Bilateral and Diffuse Plantar Gout Presentation
While gout can occasionally present bilaterally and affect multiple joints simultaneously, bilateral involvement of the entire sole of the foot would be highly atypical and should prompt consideration of alternative diagnoses.
Typical Gout Presentation Patterns
The 2018 EULAR guidelines emphasize that typical gout flares present with monoarticular involvement of a foot (especially the first metatarsophalangeal joint) or ankle joint 1. The first MTP joint (podagra) is the initial joint affected in approximately half of all cases 2, 3.

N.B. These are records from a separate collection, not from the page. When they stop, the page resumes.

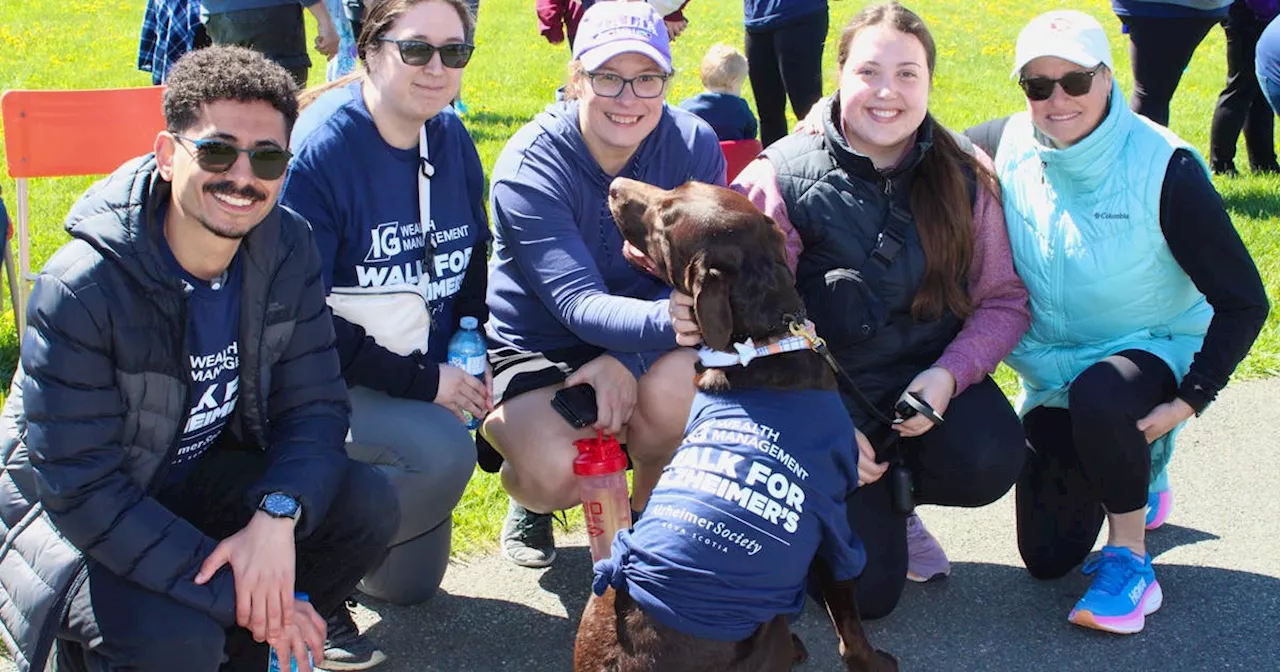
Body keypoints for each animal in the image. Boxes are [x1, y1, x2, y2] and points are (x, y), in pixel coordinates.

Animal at [576, 177, 896, 670]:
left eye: (666, 218)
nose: (614, 185)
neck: (764, 344)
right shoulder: (833, 525)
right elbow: (848, 617)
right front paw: (872, 661)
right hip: (767, 633)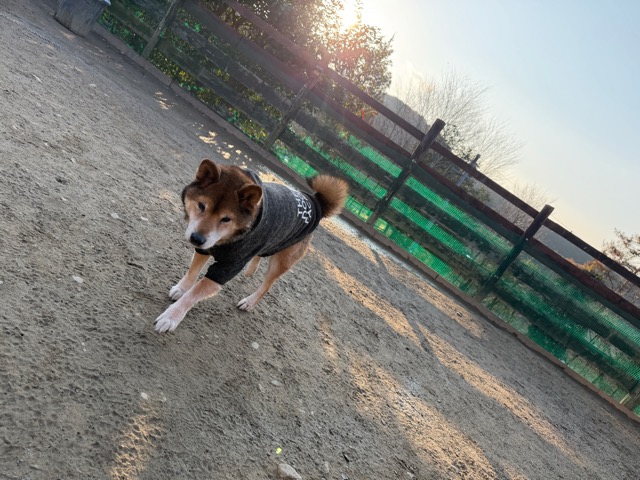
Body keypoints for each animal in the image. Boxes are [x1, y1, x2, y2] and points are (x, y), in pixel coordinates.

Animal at [154, 159, 348, 333]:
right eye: (201, 205)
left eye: (226, 219)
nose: (197, 238)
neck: (227, 239)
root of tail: (316, 203)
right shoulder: (206, 247)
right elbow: (192, 272)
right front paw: (181, 288)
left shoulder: (226, 268)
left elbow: (194, 293)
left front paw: (171, 316)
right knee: (260, 253)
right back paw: (250, 269)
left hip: (281, 261)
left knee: (266, 286)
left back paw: (249, 301)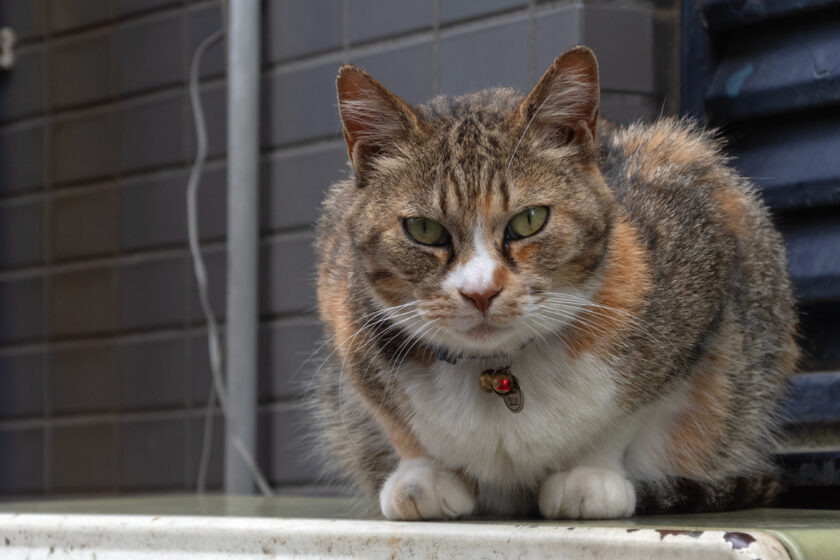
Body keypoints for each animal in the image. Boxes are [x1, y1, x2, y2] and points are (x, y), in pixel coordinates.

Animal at [310, 44, 800, 520]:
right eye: (424, 230)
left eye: (529, 220)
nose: (480, 292)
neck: (498, 369)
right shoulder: (344, 315)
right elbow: (396, 423)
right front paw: (424, 476)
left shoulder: (700, 252)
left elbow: (631, 413)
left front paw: (590, 475)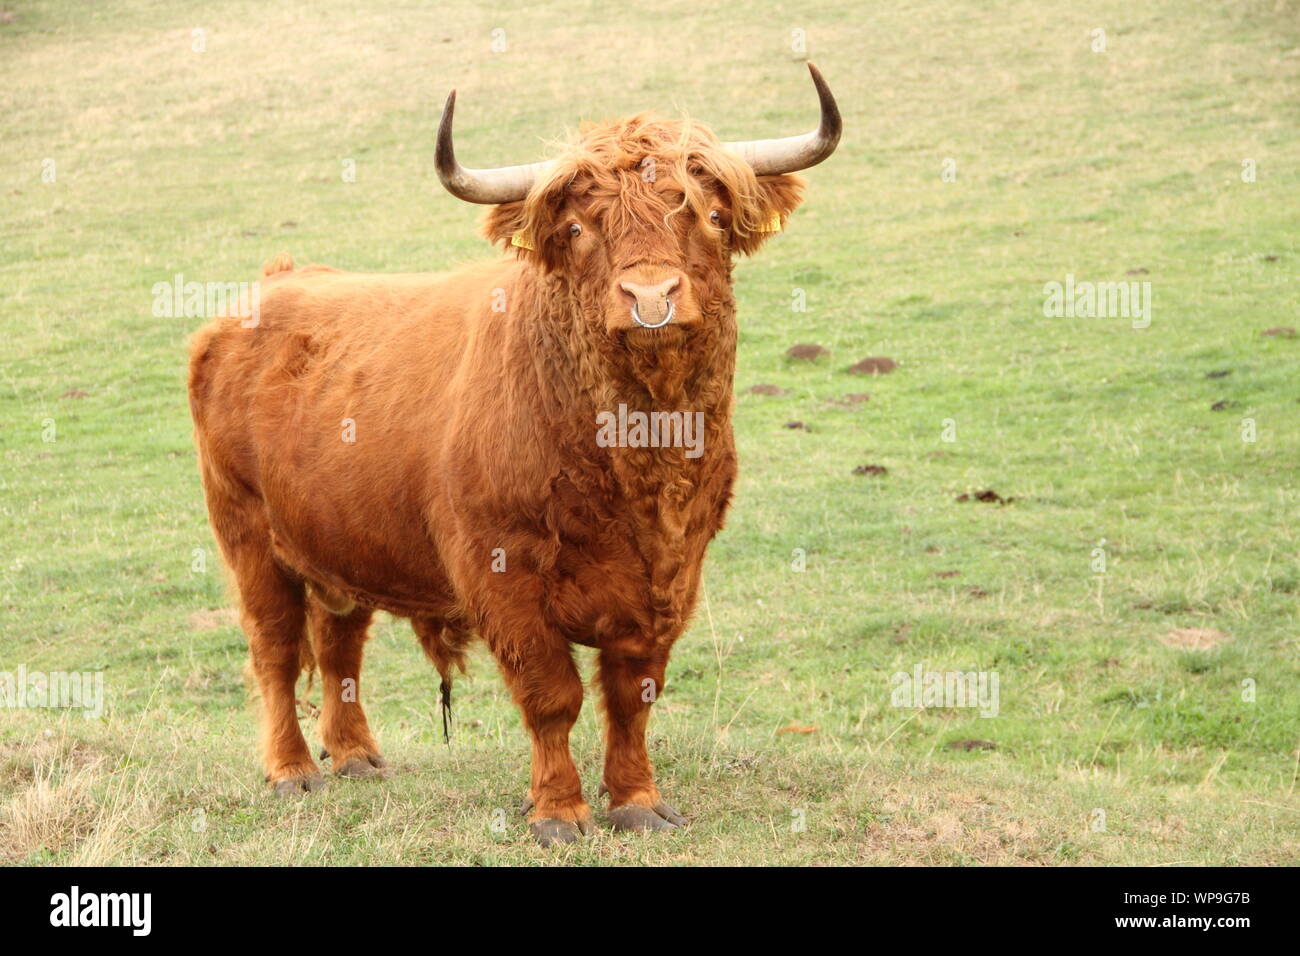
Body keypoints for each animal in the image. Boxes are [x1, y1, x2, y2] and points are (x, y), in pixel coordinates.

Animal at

Key Clinical Features Supporting Gout Diagnosis:
- Monoarticular involvement initially 1
- Rapid onset of severe pain and swelling (worst within <24 hours) 1
- Erythema overlying the affected joint 1
- Previous similar acute arthritis episodes 1
Polyarticular Gout: When Multiple Joints Are Involved
Gout can evolve to affect multiple joints, but this typically occurs with disease progression, not as an initial presentation 4. The American College of Rheumatology defines polyarticular gout as acute arthritis involving 3 separate large joints, or 4 or more joints affecting more than one "region" 4.
Factors Associated with Polyarticular Involvement:
- Longer disease duration and chronic hyperuricemia 4
- Presence of tophi (urate crystal accumulations) 4
- More advanced, inadequately treated disease 4
Bilateral Presentation: Rare but Possible
While bilateral involvement can occur, it is uncommon. A case report documented bilateral first MTP joint gout flares, but this was considered sufficiently unusual to warrant publication 5. The entire plantar surface of both feet would be extraordinarily atypical for gout and should raise suspicion for:
- Cellulitis or soft tissue infection
- Plantar fasciitis (bilateral)
- Inflammatory arthropathies (rheumatoid arthritis, psoriatic arthritis)

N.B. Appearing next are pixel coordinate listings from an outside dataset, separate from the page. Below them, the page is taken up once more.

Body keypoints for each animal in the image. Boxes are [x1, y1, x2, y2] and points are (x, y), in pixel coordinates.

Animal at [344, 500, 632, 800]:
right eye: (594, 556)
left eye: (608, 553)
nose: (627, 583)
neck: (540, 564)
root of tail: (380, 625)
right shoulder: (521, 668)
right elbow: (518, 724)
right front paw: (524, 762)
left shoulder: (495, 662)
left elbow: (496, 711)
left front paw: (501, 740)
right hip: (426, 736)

- Other crystal arthropathies
Diagnostic Approach for Atypical Presentations
When the presentation is atypical (such as bilateral diffuse foot involvement), synovial fluid aspiration with crystal identification becomes essential 1. The EULAR guidelines strongly recommend that any atypical presentation should be investigated by imaging, particularly ultrasound to seek features of MSU crystal deposition (double contour sign and tophi) 1.
Three-Step Diagnostic Algorithm:
- Step 1: Synovial fluid aspiration and MSU crystal identification (definitive diagnosis) 1
- Step 2: Clinical diagnosis based on typical features if aspiration not feasible 1
- Step 3: Imaging (ultrasound or DECT) when clinical diagnosis uncertain and crystal identification not possible 1
Critical Pitfall to Avoid
Do not diagnose gout based on hyperuricemia alone 1. The presence of elevated uric acid without crystal confirmation or highly typical clinical features is insufficient for diagnosis, particularly in atypical presentations like bilateral diffuse plantar involvement.
Bottom Line for Clinical Practice
If a patient presents with bilateral pain affecting the entire sole of both feet, this presentation is inconsistent with typical gout and warrants investigation for alternative diagnoses 1. Even in polyarticular gout, the pattern involves discrete joint involvement rather than diffuse plantar surface pain 4. Pursue definitive diagnosis through joint aspiration if any joint effusion is present, or consider imaging to evaluate for MSU deposits versus other pathology 1.